▸ YOUR ASSIGNMENT: Copy out, from the entries below, each line holding the string "linejoin".

___ DATA PROVIDED ___

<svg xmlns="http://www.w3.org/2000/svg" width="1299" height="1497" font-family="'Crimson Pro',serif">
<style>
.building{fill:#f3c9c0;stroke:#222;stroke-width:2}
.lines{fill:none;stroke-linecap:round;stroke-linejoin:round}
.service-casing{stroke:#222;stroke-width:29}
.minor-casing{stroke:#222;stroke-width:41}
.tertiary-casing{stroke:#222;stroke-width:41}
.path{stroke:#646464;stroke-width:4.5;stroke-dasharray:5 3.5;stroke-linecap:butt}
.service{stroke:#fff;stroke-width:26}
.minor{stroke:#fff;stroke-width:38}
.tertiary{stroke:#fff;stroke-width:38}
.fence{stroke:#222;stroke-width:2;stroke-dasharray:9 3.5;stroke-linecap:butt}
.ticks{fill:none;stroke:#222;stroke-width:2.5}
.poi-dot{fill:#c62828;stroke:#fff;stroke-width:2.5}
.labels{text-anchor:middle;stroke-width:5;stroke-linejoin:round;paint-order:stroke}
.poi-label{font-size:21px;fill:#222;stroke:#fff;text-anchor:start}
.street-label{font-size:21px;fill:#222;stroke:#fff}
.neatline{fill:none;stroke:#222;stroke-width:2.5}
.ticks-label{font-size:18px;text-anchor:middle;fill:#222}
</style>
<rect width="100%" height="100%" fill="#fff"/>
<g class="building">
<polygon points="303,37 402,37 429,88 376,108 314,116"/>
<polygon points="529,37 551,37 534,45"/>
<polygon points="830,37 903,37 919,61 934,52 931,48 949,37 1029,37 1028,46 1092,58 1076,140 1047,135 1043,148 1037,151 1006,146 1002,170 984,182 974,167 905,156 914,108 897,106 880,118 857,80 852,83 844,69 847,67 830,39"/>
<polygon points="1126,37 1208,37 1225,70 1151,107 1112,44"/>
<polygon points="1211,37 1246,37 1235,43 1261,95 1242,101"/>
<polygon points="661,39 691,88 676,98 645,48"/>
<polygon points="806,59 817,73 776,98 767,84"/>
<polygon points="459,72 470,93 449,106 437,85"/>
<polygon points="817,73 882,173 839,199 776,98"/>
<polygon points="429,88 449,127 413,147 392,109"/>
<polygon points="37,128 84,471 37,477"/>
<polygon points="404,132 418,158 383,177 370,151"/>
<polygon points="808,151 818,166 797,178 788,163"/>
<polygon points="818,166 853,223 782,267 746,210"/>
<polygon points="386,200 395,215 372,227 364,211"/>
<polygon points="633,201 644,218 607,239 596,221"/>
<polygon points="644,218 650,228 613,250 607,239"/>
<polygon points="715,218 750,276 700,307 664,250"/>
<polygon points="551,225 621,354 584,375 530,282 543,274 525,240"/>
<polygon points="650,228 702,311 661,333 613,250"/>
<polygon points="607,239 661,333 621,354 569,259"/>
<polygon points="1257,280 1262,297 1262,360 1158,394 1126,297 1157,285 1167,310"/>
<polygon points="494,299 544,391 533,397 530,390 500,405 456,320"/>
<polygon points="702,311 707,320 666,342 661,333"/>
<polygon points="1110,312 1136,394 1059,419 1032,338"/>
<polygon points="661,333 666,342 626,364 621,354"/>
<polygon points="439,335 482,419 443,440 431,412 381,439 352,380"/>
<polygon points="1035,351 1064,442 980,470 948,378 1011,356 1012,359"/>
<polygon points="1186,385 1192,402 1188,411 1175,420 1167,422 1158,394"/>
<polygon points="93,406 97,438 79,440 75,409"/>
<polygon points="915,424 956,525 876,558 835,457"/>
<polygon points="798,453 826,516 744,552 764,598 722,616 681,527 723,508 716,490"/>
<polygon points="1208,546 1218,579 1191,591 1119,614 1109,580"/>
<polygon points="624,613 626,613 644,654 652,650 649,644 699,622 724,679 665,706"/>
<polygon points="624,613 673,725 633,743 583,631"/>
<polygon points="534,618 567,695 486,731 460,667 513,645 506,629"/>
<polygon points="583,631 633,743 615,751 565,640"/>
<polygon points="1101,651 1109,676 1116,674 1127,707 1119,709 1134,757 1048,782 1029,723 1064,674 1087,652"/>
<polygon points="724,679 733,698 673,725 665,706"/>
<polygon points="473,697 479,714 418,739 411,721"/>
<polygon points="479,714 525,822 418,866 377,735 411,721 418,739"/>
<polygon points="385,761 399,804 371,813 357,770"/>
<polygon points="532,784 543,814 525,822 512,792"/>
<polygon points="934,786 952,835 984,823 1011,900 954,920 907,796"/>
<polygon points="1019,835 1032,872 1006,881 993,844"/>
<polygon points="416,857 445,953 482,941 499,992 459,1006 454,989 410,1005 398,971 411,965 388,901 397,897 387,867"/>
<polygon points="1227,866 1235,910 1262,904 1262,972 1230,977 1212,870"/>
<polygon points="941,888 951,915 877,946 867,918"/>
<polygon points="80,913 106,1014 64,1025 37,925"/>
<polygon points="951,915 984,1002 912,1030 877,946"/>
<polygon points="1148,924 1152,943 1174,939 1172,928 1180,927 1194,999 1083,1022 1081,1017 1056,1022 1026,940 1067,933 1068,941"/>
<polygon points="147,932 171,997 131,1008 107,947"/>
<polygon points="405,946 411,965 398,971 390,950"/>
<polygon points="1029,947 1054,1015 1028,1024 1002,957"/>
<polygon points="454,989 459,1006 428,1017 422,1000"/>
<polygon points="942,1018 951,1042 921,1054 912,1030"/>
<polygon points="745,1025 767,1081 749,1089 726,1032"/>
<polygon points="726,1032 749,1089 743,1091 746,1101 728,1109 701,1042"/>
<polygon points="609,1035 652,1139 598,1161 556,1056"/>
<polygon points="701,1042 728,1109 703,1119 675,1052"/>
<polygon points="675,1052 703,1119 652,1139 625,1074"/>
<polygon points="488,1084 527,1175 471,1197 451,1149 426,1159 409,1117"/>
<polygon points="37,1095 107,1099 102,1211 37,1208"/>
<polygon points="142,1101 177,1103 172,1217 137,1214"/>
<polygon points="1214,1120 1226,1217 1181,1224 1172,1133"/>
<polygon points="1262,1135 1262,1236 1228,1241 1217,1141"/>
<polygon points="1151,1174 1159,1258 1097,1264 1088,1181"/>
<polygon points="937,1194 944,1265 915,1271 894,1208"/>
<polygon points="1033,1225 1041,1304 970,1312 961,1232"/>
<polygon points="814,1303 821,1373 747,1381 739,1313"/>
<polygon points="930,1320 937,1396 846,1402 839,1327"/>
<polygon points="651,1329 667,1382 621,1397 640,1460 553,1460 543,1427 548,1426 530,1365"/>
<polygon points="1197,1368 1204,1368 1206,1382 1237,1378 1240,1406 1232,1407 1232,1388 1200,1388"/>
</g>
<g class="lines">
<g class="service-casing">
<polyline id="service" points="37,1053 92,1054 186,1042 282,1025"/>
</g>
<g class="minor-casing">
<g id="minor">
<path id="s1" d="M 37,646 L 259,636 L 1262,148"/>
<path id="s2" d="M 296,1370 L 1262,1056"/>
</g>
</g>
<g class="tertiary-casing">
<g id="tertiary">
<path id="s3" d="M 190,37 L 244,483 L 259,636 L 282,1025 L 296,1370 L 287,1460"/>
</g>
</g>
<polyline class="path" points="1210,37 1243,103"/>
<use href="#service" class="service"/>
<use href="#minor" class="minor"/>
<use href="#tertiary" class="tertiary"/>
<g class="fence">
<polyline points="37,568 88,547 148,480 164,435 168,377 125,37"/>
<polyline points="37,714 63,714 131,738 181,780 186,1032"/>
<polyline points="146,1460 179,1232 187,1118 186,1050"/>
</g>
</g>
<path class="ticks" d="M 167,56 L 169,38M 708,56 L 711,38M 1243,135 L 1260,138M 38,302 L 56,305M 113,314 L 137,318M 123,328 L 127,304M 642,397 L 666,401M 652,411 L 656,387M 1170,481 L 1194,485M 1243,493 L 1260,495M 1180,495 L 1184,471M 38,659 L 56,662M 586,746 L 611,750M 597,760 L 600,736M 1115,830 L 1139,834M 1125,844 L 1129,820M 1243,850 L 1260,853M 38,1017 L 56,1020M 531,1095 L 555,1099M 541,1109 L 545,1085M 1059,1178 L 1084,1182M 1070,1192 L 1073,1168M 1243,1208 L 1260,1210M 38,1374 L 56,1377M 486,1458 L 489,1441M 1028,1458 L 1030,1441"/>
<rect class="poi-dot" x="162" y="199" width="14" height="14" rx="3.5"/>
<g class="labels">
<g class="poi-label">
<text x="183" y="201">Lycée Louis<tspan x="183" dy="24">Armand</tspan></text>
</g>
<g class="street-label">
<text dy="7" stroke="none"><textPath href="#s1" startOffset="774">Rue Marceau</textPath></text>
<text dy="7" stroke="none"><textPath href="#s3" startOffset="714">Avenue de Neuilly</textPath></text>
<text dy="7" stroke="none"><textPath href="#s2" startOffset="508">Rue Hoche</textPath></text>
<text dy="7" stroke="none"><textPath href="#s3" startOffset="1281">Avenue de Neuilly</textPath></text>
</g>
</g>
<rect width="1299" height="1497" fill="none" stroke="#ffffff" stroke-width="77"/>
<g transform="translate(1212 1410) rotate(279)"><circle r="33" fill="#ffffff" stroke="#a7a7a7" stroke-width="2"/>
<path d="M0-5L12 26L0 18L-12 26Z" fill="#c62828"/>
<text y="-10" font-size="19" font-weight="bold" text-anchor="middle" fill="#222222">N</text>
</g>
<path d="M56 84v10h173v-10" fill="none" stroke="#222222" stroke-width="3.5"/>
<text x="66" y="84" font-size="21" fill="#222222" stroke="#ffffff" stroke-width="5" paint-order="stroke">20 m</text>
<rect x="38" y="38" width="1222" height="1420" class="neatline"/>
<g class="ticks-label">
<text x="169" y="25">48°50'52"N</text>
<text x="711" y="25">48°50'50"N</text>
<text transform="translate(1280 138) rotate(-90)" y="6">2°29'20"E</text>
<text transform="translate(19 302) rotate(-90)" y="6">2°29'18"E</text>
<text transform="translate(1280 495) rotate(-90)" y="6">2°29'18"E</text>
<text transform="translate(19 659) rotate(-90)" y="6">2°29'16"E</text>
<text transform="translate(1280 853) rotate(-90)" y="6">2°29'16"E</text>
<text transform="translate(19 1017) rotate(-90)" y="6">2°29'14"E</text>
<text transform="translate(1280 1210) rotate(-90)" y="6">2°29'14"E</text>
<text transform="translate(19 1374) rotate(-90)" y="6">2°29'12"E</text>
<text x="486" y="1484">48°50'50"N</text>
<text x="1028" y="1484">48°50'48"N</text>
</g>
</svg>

___

▸ RESULT OF THIS EXERCISE:
.lines{fill:none;stroke-linecap:round;stroke-linejoin:round}
.labels{text-anchor:middle;stroke-width:5;stroke-linejoin:round;paint-order:stroke}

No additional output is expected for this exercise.